SolarCity CEO Lyndon Rive told Green Wombat that First Solar’s more economical panels will allow the company to expand to the East Coast and other areas that do not heavily subsidize solar. SolarCity installs solar panels at no cost to the homeowner and then leases them back for a monthly charge. “What matters is not efficiency but cost per kilowatt-hour,” Rive says, noting that solar programs like California’s reduce rebates to panel makers as the number of installations increase. “We need solutions that address declining subsidies.”

Added SolarCity communications director Jonathan  Bass: “When we talk to customers their four biggest priorities are cost, cost, cost and aesthetics.”

Beginning in early 2009, SolarCity will start receiving 20 megawatts’ worth of First Solar panels a year. Rive won’t disclose how many megawatts SolarCity currently installs annually, but 20 megawatts would seem to represent a significant expansion of the startup’s operations. Over the past two years, SolarCity has installed solar arrays for 2,500 homes and small businesses and a spokeswoman says the First Solar deal would supply enough panels for about 5,000 homes a year.

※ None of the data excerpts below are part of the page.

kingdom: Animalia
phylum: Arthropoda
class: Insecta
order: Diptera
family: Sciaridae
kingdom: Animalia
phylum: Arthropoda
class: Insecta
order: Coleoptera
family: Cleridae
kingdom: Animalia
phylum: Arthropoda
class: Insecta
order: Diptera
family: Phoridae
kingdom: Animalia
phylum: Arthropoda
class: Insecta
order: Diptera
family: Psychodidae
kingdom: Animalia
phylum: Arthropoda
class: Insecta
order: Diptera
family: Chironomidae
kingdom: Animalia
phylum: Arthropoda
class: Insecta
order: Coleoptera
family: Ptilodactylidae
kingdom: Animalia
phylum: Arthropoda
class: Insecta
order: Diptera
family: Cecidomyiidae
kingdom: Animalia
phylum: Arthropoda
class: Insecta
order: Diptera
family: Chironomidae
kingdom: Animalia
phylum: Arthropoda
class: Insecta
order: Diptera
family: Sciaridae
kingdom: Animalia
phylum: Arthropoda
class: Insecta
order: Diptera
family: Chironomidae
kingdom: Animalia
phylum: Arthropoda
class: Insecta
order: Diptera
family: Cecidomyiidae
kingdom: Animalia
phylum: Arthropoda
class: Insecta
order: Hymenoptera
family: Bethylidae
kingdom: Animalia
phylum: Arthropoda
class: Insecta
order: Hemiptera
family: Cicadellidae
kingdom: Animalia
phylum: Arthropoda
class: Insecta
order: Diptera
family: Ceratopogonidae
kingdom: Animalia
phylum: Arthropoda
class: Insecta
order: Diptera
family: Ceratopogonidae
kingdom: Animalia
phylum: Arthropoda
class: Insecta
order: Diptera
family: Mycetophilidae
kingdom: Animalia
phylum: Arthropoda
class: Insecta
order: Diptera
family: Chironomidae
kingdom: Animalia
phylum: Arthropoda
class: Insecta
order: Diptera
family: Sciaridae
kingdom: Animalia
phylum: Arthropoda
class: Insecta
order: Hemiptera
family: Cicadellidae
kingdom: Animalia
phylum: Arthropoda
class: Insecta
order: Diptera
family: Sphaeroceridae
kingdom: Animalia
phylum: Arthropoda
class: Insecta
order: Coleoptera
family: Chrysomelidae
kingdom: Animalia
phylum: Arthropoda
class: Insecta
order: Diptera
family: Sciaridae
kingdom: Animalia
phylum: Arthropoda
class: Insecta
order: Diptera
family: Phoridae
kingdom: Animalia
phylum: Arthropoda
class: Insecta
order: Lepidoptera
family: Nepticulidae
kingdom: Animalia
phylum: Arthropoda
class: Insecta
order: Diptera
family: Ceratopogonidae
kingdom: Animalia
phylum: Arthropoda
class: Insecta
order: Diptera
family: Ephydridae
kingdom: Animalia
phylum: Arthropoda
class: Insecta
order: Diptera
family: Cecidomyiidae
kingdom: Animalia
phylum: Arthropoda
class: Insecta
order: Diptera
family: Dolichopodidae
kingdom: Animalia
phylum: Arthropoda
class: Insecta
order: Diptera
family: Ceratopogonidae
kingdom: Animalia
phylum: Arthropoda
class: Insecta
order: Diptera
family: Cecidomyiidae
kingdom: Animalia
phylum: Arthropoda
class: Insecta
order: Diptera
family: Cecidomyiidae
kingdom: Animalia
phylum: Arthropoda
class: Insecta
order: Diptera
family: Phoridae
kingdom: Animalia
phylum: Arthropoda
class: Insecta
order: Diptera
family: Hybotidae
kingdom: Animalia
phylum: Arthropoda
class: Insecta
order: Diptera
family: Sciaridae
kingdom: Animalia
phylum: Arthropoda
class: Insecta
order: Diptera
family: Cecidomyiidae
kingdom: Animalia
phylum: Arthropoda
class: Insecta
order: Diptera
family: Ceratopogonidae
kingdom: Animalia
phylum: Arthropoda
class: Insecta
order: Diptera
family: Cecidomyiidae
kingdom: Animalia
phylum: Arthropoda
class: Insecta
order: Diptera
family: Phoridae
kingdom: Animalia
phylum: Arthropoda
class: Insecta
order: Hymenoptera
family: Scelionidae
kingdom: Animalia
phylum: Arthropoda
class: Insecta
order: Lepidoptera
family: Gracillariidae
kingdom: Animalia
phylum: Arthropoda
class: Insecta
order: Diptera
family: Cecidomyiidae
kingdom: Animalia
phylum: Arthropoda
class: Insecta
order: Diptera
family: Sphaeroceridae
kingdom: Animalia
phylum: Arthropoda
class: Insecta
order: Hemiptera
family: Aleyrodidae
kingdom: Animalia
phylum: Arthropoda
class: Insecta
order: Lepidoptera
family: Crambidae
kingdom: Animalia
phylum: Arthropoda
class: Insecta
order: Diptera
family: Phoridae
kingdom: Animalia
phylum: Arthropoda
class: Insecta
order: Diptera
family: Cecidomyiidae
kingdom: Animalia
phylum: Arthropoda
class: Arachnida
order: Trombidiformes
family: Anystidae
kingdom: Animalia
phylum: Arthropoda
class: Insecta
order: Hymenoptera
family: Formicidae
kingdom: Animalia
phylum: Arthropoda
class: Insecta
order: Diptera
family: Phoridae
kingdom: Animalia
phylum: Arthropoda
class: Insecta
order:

The deal also marks a move to diversify on the part of Tempe-Ariz.-based First Solar (FSLR)  — known as the Google (GOOG) of solar for its once-stratospheric stock price. The company, backed by Wal-Mart’s (WMT) Walton family, had primarily focused on the overseas commercial rooftop market. This year though First Solar has signed deals to build thin-film solar power plants for utilities like Southern California Edison (EIX) and Sempra (SRE).

First Solar on Wednesday reported that third quarter revenues rose 30% to $348.7 million from the second quarter and was up 119% from the year-ago quarter. Profit spiked 42% to $99.3 million from the second quarter and increased nearly 116% from a year ago.